• [DESCRIPTION OF THE TASK]: Find and copy each line of the listing below that has the word "advection" in it.

• [DATA SHOWN]:
______________________________

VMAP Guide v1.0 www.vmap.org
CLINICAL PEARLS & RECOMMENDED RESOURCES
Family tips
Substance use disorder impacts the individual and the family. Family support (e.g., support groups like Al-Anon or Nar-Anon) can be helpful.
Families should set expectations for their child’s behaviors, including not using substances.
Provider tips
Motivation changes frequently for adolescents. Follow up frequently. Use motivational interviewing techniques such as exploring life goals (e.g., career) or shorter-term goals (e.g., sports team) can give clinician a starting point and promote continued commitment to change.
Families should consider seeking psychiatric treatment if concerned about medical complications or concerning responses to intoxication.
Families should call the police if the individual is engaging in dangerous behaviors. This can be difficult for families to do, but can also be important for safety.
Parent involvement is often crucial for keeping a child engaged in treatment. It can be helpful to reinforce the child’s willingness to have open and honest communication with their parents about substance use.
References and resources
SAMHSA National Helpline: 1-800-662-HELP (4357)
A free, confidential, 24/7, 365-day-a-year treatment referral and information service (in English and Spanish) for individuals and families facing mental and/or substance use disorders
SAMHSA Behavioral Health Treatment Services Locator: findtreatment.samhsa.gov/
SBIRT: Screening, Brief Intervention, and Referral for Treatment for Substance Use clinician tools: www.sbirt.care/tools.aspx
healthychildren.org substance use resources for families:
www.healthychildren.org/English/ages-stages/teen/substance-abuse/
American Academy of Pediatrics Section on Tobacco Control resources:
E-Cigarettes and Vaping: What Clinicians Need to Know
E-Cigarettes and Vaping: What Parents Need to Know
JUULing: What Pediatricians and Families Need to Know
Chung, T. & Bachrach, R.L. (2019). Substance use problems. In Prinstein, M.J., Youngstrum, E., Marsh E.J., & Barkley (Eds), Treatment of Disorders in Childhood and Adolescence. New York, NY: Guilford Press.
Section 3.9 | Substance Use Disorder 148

______________________________

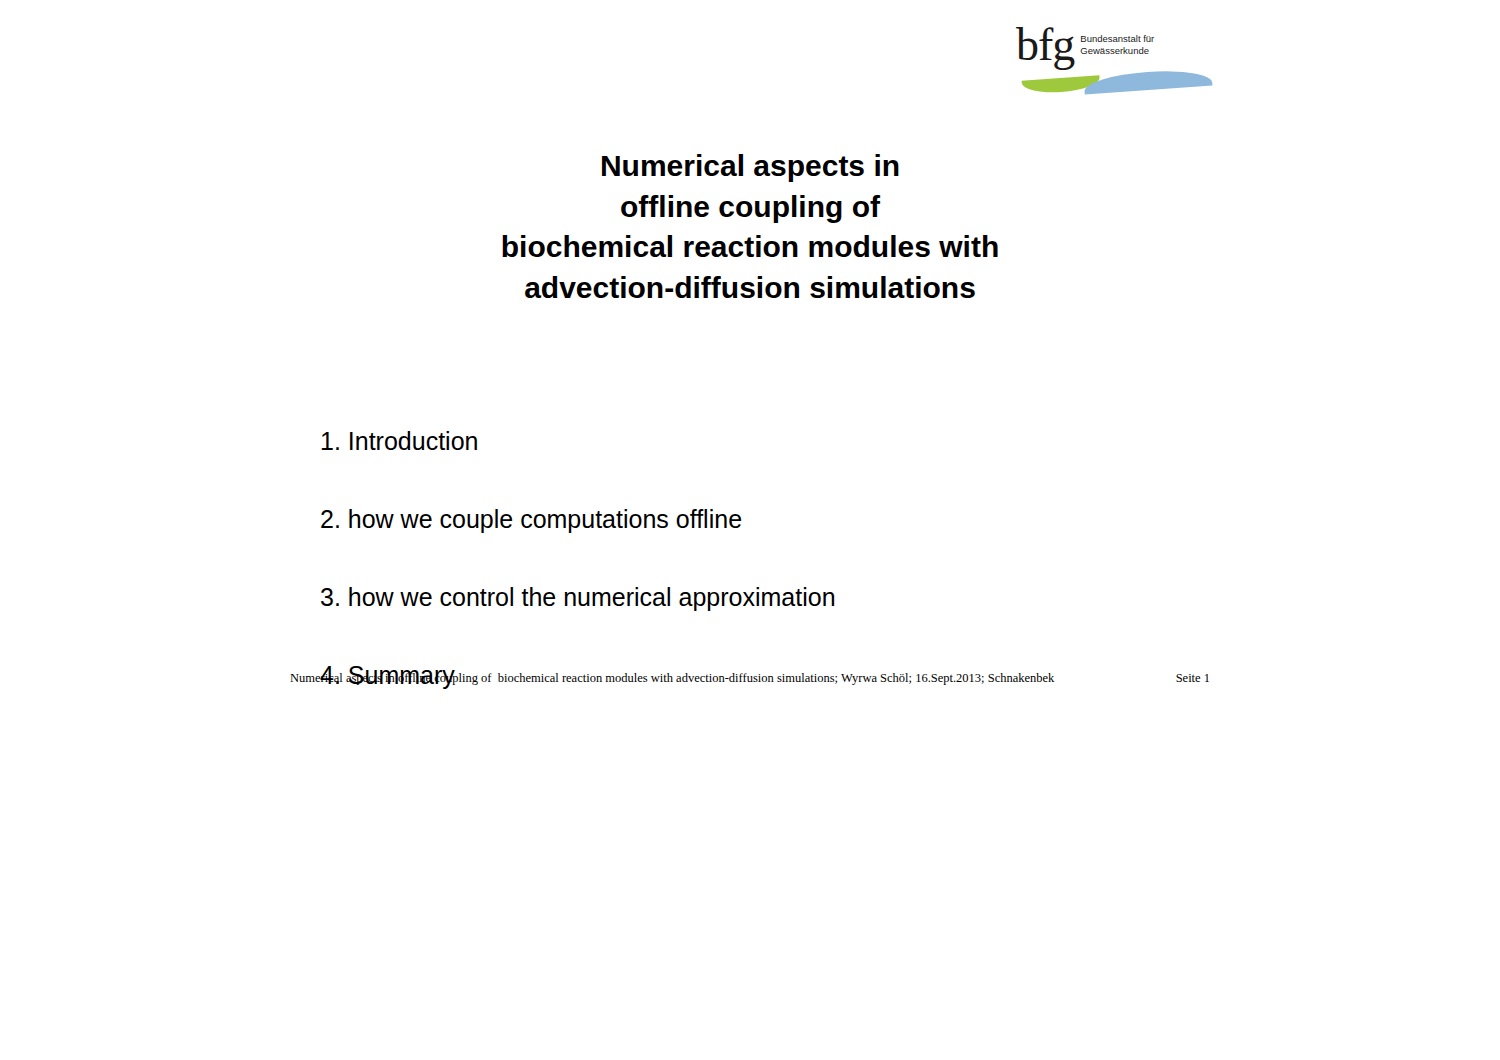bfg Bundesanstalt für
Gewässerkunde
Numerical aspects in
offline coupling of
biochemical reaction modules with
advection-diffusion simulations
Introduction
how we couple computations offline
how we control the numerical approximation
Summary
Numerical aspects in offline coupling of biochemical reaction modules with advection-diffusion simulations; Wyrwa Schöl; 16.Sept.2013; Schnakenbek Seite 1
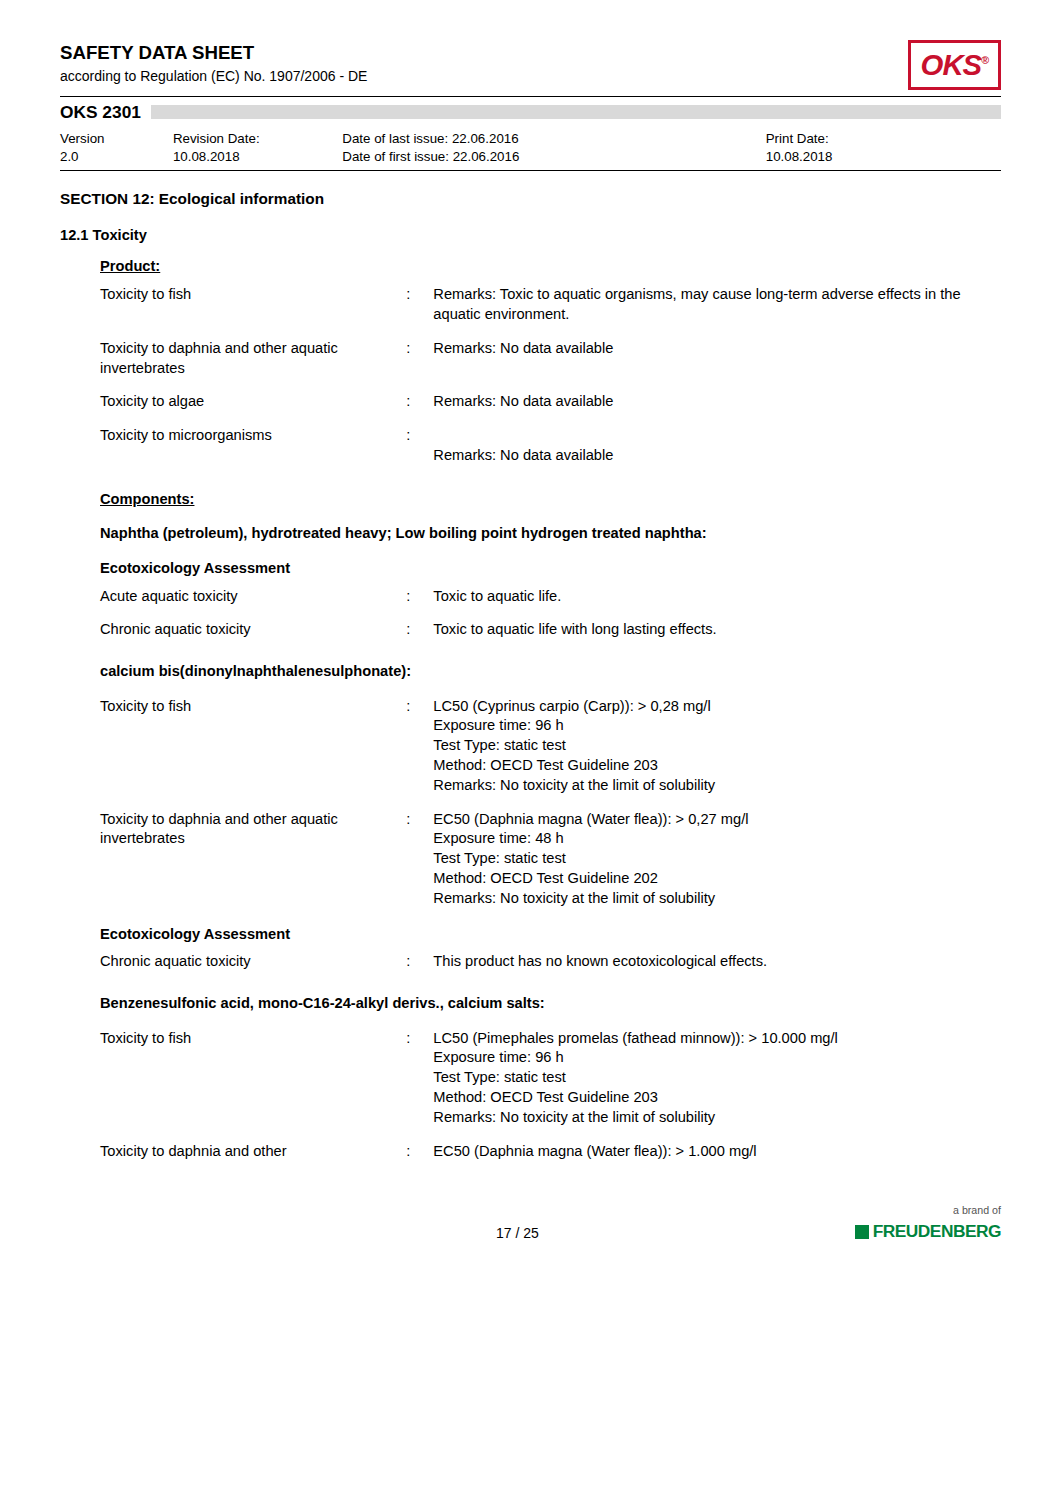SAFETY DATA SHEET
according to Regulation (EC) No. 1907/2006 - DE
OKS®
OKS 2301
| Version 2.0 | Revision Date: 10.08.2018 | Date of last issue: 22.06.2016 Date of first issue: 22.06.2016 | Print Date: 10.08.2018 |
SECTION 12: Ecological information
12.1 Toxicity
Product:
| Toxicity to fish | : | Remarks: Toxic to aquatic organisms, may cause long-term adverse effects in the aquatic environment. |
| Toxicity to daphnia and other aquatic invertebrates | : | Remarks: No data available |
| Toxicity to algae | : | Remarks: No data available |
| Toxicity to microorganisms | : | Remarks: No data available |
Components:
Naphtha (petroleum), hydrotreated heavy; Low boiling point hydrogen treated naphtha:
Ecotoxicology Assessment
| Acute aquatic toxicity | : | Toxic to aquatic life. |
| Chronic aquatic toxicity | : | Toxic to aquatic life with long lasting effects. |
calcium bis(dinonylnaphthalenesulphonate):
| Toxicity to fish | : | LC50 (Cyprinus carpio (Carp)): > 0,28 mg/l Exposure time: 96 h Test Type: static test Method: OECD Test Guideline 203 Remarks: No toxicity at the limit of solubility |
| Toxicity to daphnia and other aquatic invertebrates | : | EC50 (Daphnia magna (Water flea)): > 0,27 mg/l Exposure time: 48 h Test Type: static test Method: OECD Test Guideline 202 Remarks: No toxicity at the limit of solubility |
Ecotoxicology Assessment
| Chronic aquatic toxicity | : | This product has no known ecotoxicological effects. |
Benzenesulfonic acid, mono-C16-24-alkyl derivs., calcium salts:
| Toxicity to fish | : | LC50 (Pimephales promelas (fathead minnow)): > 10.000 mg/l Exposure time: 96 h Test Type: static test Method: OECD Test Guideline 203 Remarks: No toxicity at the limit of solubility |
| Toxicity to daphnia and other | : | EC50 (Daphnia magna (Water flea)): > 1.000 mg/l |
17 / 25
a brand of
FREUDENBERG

______________________________

• [EXERCISE ANSWER]:
advection-diffusion simulations
Numerical aspects in offline coupling of biochemical reaction modules with advection-diffusion simulations; Wyrwa Schöl; 16.Sept.2013; Schnakenbek Seite 1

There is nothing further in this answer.